DMARC: the policy that ties it together
DMARC is the record that makes SPF and DKIM mean something for the domain your recipient reads. Its central idea is alignment. A message passes DMARC only when SPF or DKIM produces a pass and that pass is based on an identifier aligned with the visible From: domain (RFC 7489, section 4.2). This is why a message can pass raw SPF yet fail DMARC: if your ESP sends with its own Return-Path domain, SPF passes for the ESP, but that domain is not aligned with your From:, so the SPF side of DMARC fails. Alignment comes in two modes — relaxed, which accepts a matching organizational domain (mail.yourco.com aligns with yourco.com), and strict, which demands an exact match. Because either aligned mechanism is enough, DKIM alignment usually carries mail that SPF cannot, such as forwarded messages. The record itself reads v=DMARC1; p=none; rua=mailto:reports@yourco.com; the p tag sets the policy (none, quarantine, or reject), rua names where aggregate reports are sent, and sp sets a separate policy for subdomains — which defaults to your p value if you omit it.
Why this became mandatory in 2024
Authentication used to be optional hygiene. In February 2024 it became a gate. Gmail and Yahoo now require bulk senders — Google counts anyone sending more than 5,000 messages a day to Gmail — to authenticate with SPF and DKIM and to publish a DMARC record, which may start at p=none. Marketing and subscribed mail must also carry one-click unsubscribe: the List-Unsubscribe header (RFC 2369) plus List-Unsubscribe-Post: List-Unsubscribe=One-Click, the one-click mechanism from RFC 8058, so a recipient's client can unsubscribe with a single HTTPS POST. You can read the full Gmail and Yahoo rules in the deliverability overview. Two things worth noting: enforcement has tightened since 2024, so build to the rule even under 5,000 a day, and keeping spam complaints low sits alongside authentication as a requirement, not a nice-to-have.
Common mistakes that silently break authentication
- Publishing +all on your SPF record, which authorizes the entire internet to send as you — the opposite of the point.
- Running more than one v=spf1 record on the same domain, which returns permerror and voids SPF.
- Blowing past the ten-DNS-lookup limit as you add vendor includes, which also returns permerror.
- A DKIM key that is too short or never rotated, so a leaked or brute-forced key keeps signing indefinitely.
- Jumping straight to p=reject before reading a single aggregate report, which blocks legitimate mail you forgot you send.
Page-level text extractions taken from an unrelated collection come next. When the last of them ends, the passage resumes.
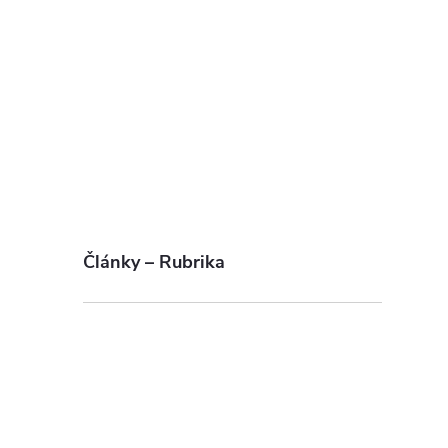
Články – Rubrika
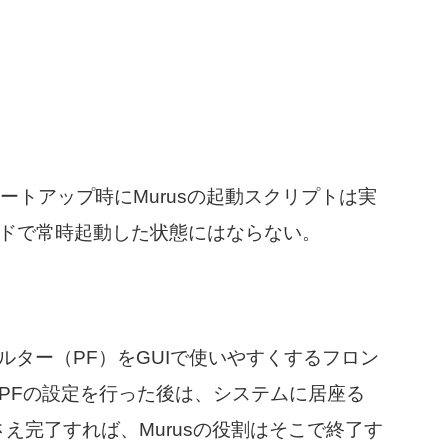
ートアップ時にMurusの起動スクリプトは実
ンドで常時起動した状態にはならない。
ィルター（PF）をGUIで使いやすくするフロン
がPFの設定を行った後は、システムに居座る
さえ完了すれば、Murusの役割はそこで終了す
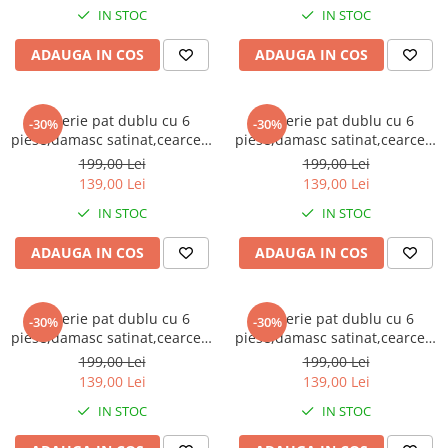
IN STOC
IN STOC
ADAUGA IN COS
ADAUGA IN COS
Lenjerie pat dublu cu 6
Lenjerie pat dublu cu 6
-30%
-30%
piese,damasc satinat,cearceaf
piese,damasc satinat,cearceaf
cu elastic,dungi 1cm,verde-
cu elastic,dungi 1cm,bleu-
199,00 Lei
199,00 Lei
A1396
A1397
139,00 Lei
139,00 Lei
IN STOC
IN STOC
ADAUGA IN COS
ADAUGA IN COS
Lenjerie pat dublu cu 6
Lenjerie pat dublu cu 6
-30%
-30%
piese,damasc satinat,cearceaf
piese,damasc satinat,cearceaf
cu elastic,dungi 1cm,alba-
cu elastic,dungi 1cm,bej-
199,00 Lei
199,00 Lei
A1398
A1399
139,00 Lei
139,00 Lei
IN STOC
IN STOC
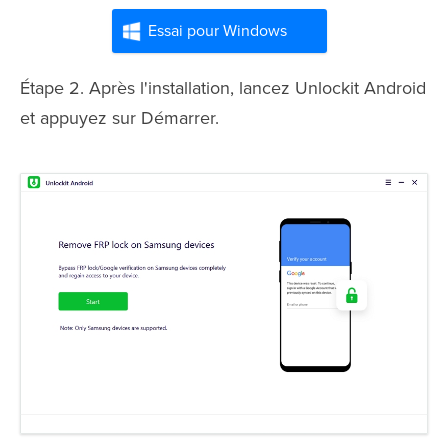
Essai pour Windows
Étape 2. Après l'installation, lancez Unlockit Android
et appuyez sur Démarrer.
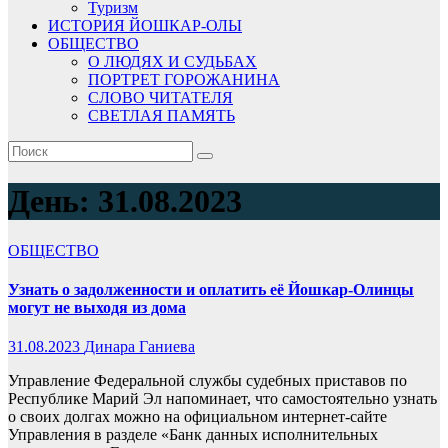
Туризм
ИСТОРИЯ ЙОШКАР-ОЛЫ
ОБЩЕСТВО
О ЛЮДЯХ И СУДЬБАХ
ПОРТРЕТ ГОРОЖАНИНА
СЛОВО ЧИТАТЕЛЯ
СВЕТЛАЯ ПАМЯТЬ
День:
31.08.2023
ОБЩЕСТВО
Узнать о задолженности и оплатить её Йошкар-Олинцы
могут не выходя из дома
31.08.2023
Динара Ганиева
Управление Федеральной службы судебных приставов по
Республике Марий Эл напоминает, что самостоятельно узнать
о своих долгах можно на официальном интернет-сайте
Управления в разделе «Банк данных исполнительных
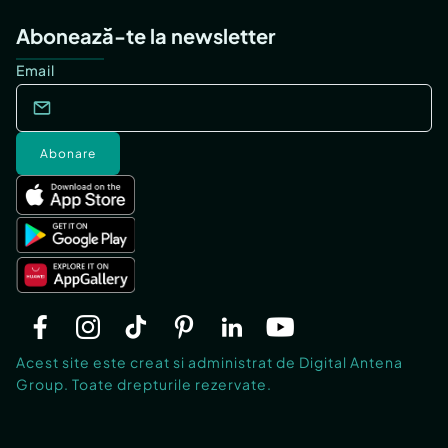
Abonează-te la newsletter
Email
Abonare
Acest site este creat si administrat de Digital Antena
Group. Toate drepturile rezervate.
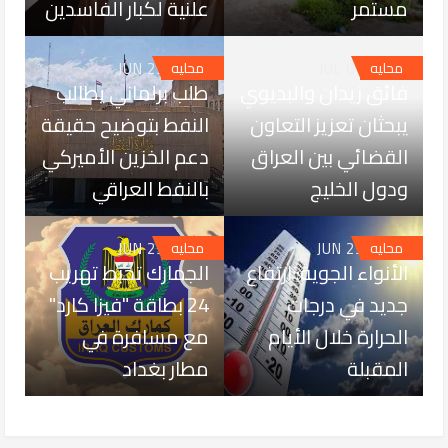
مستمر
علنية لكبار الفاسدين
JUN 29, 2026
JUL 01, 2026
محليه
محليه
فائق زيدان والبديوي
طلب برلماني يطالب
يبحثان تعزيز التعاون
النفط بتوضيح حقيقة
القضائي بين العراق
دعم الخزين الأميركي
ودول الخليج
بالنفط العراقي
JUN 29, 2026
JUN 29, 2026
محليه
محليه
الأنواء الجوية: ارتفاع
الجمارك تحبط تهريب
جديد في درجات
24 بطاقة "فيزا كارد"
الحرارة خلال الأيام
مع مسافرة في
المقبلة
مطار بغداد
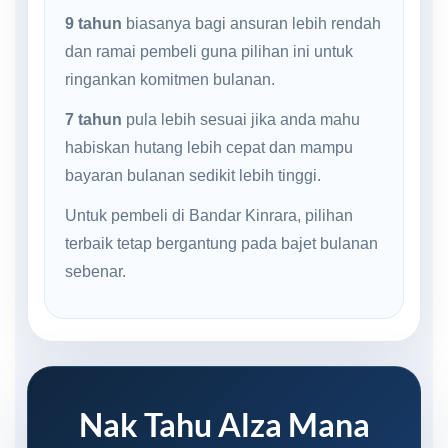
9 tahun
biasanya bagi ansuran lebih rendah
dan ramai pembeli guna pilihan ini untuk
ringankan komitmen bulanan.
7 tahun
pula lebih sesuai jika anda mahu
habiskan hutang lebih cepat dan mampu
bayaran bulanan sedikit lebih tinggi.
Untuk pembeli di Bandar Kinrara, pilihan
terbaik tetap bergantung pada bajet bulanan
sebenar.
Nak Tahu Alza Mana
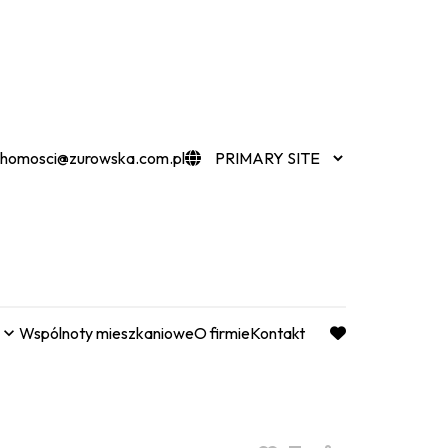
chomosci@zurowska.com.pl
Wspólnoty mieszkaniowe
O firmie
Kontakt
favorite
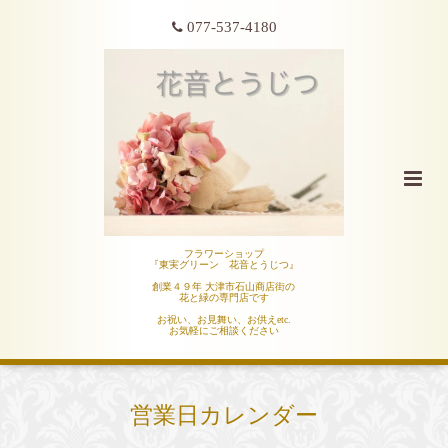
077-537-4180
フラワーショップ
『東実グリーン 花音とうじつ』
創業４９年 大津市石山商店街の
花と緑の専門店です
お祝い、お見舞い、お供えetc.
お気軽にご相談ください
営業日カレンダー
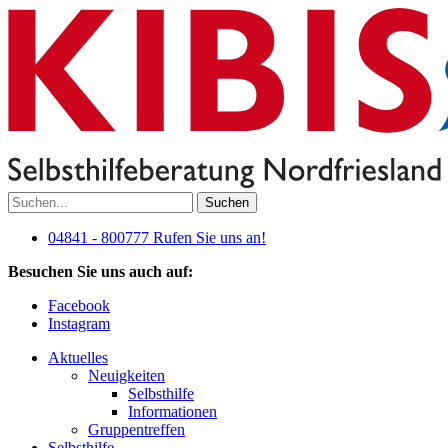
Suchen
04841 - 800777
Rufen Sie uns an!
Besuchen Sie uns auch auf:
Facebook
Instagram
Aktuelles
Neuigkeiten
Selbsthilfe
Informationen
Gruppentreffen
Selbsthilfe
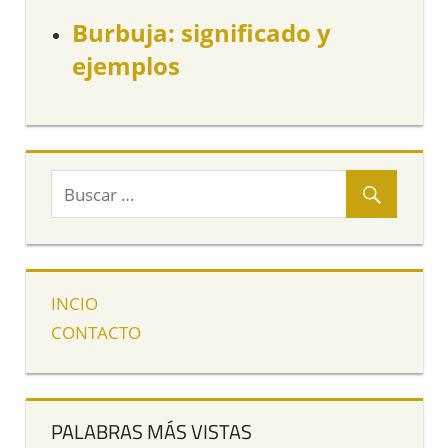
Burbuja: significado y
ejemplos
INCIO
CONTACTO
PALABRAS MÁS VISTAS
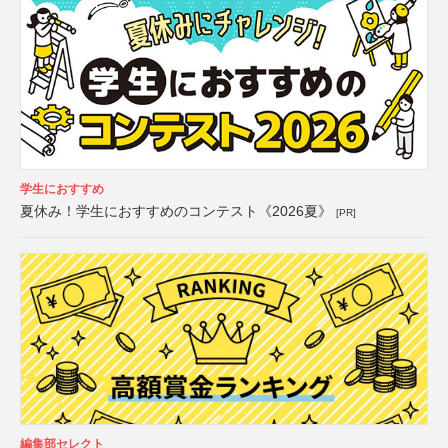
学生におすすめ
夏休み！学生におすすめのコンテスト《2026夏》
[PR]
編集部セレクト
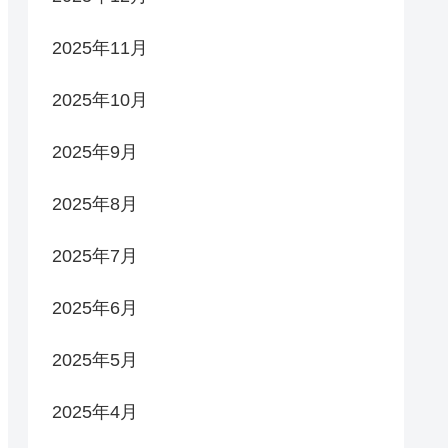
2025年11月
2025年10月
2025年9月
2025年8月
2025年7月
2025年6月
2025年5月
2025年4月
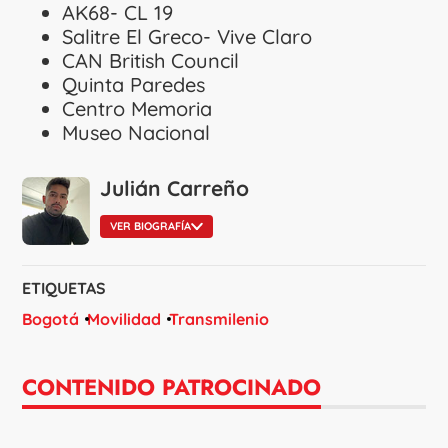
AK68- CL 19
Salitre El Greco- Vive Claro
CAN British Council
Quinta Paredes
Centro Memoria
Museo Nacional
Julián Carreño
VER BIOGRAFÍA
ETIQUETAS
Bogotá
Movilidad
Transmilenio
CONTENIDO PATROCINADO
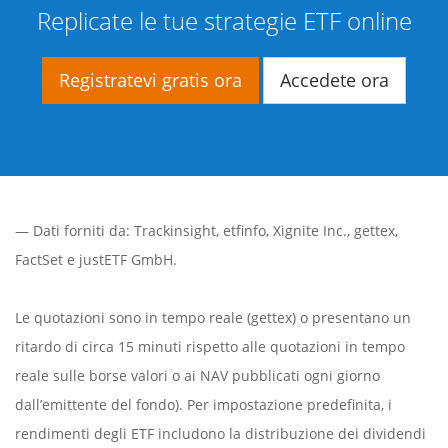
Replicate le tue strategie ETF online
Registratevi gratis ora
Accedete ora
— Dati forniti da:
Trackinsight
,
etfinfo
,
Xignite Inc.
,
gettex
,
FactSet
e justETF GmbH.
Le quotazioni sono in tempo reale (gettex) o presentano un
ritardo di circa 15 minuti rispetto alle quotazioni in tempo
reale sulle borse valori o ai NAV pubblicati ogni giorno
dall’emittente del fondo). Per impostazione predefinita, i
rendimenti degli ETF includono la distribuzione dei dividendi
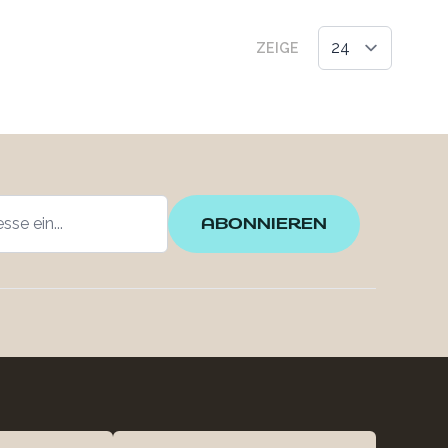
ZEIGE
ABONNIEREN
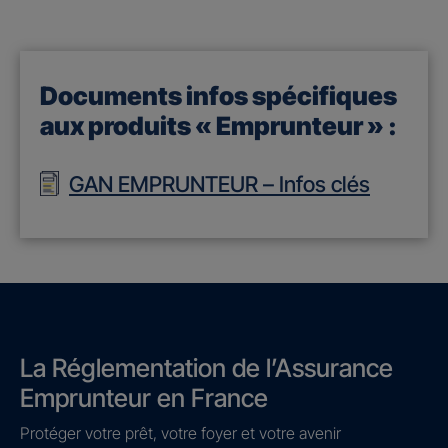
Documents infos spécifiques
aux produits « Emprunteur » :
GAN EMPRUNTEUR – Infos clés
La Réglementation de l’Assurance
Emprunteur en France
Protéger votre prêt, votre foyer et votre avenir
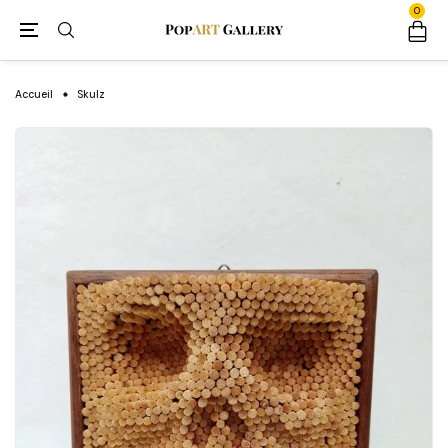
0
Accueil
Skulz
- Forgetting sp= for subdomains, so a lax subdomain policy leaves marketing.yourco.com open to spoofing.
- A third-party sender — an ESP, an invoicing tool, a help desk — that you never brought into SPF and DKIM alignment, so its mail fails DMARC.
Where authentication fits your stack
Authentication is the foundation everything else sits on. If you self-host, you own the DNS and the signing keys outright, which is the strongest version of controlling your own sender identity. A customer-engagement platform should surface authentication and alignment status for every sending domain rather than hide it, so you can see at a glance which sources pass. Route transactional and marketing mail on separate streams and, ideally, separate subdomains, so a marketing complaint spike never threatens password-reset delivery. And sequence the work correctly: authentication and alignment come first, before warming the domain — a warm-up on an unauthenticated domain just teaches providers to distrust you faster.